Ces jours-ci, le quartier Saint-Henri a un peu plus des allures de village autochtone grâce à sept grandes murales réalisées dans le cadre de Voix insoumises, une biennale réunissant des artistes autochtones queer, bispirituelles et racisées. Plus qu'un simple projet artistique, le rendez-vous a comme mission d'ouvrir un dialogue avec les résidents du quartier.

Un texte de Laurence Niosi

Il y a quelques années, Cam (son nom d’artiste) a constaté, avec des collègues, le manque cruel de diversité dans l’art de rue. Un milieu « dominé majoritairement par des artistes hommes cis, blancs et hétéros », souligne l’artiste innue et queer.

En 2014, Cam, alors étudiante en histoire de l’art à l’Université du Québec à Montréal, a donc décidé de lancer une campagne de sociofinancement pour remédier au problème. L’idée : créer une convergence annuelle d’artistes femmes autochtones queer, bispirituel et racisées afin de développer une communauté d’artistes et « promouvoir une résistance anticoloniale » à travers l’art.

Le rendez-vous, qui combine donc art et militantisme, est né ainsi. Voix insoumises fonctionne avec un budget minuscule depuis ses débuts – l’argent vient de campagnes de sociofinancement et de groupes locaux.

Cette année, sept œuvres d’artistes de Montréal et d’ailleurs recouvrent les façades du quartier Saint-Henri. L’une d’elle, par exemple, représente un épisode sombre de l’histoire canadienne (les pensionnats autochtones), une autre rend hommage à deux militantes mohawks (Mary Two-Axe Earley et Ellen Gabriel).

L’artiste ojibwée Cedar Eve Peters, originaire de Toronto, a pour sa part décidé de représenter des « énergies et des esprits » dans sa murale à l’intersection des rues Saint-Jacques et Saint-Philippe.

L’artiste aujourd’hui installée à Montréal n’est pas prête d’oublier son expérience. « De travailler ainsi avec des artistes qui ont des vues similaires, c'était tellement spécial », dit-elle.

Un oeuvre vandalisée

Un triste événement est cependant venu entacher une biennale qui s'est pourtant déroulée sans heurts. Quelques jours seulement après son inauguration, une des œuvres a été vandalisée. Le mot « Anti-white » a été inscrit avec de la peinture rouge sur la murale de l’artiste américano-colombienne Jessica Sabogal, baptisée « White supremacy is killing me » (la suprématie blanche me tue).
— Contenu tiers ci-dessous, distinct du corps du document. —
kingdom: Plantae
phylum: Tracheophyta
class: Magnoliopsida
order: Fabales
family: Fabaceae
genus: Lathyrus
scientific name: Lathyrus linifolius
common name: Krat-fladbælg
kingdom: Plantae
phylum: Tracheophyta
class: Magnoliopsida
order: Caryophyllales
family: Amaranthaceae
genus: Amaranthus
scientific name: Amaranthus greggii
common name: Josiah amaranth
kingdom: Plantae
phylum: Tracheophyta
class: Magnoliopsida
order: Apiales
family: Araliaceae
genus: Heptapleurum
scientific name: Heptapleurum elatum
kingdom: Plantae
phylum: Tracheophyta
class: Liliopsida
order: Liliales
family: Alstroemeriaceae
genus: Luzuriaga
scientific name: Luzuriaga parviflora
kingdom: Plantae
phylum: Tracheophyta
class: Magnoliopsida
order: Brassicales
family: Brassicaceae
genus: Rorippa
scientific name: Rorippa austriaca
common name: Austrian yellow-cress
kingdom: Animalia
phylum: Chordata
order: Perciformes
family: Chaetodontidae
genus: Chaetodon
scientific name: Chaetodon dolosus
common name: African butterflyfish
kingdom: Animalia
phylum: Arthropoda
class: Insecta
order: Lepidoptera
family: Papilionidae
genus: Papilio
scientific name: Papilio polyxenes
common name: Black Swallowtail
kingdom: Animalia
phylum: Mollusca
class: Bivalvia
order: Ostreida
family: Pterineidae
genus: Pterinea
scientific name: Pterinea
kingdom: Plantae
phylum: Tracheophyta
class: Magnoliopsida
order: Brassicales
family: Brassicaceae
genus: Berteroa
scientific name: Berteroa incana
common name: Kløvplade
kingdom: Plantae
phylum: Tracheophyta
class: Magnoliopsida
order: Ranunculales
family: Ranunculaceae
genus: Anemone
Un geste qui surprend peu Cam. « Nous avions discuté de cette possibilité, Jessica et moi, avant qu’elle commence à faire sa murale. Avec le contexte politique et social actuel, il y a beaucoup d’actes de violence de ce genre qui sont réalisés un peu partout », souligne-t-elle.

L'acte de vandalisme a néanmoins créé une vague de solidarité de la part des résidents du quartier. Certains ont même proposé de payer pour la peinture servant à recouvrir l’inscription.

Même si les réactions ont été majoritairement positives, Cam estime que le travail de sensibilisation n’est pas terminé. « Les Voix Insoumises n’est pas un projet d’embellissement de la ville avec de belles oeuvres dans l’espace public, c’est un appel à l’action afin de repenser nos relations avec les villes coloniales et avoir le courage d’écouter ce que ces murs ont à nous dire », explique-t-elle.

Une visite guidée des œuvres aura lieu samedi à 14 h. Le point de rendez-vous est au métro Place Saint-Henri.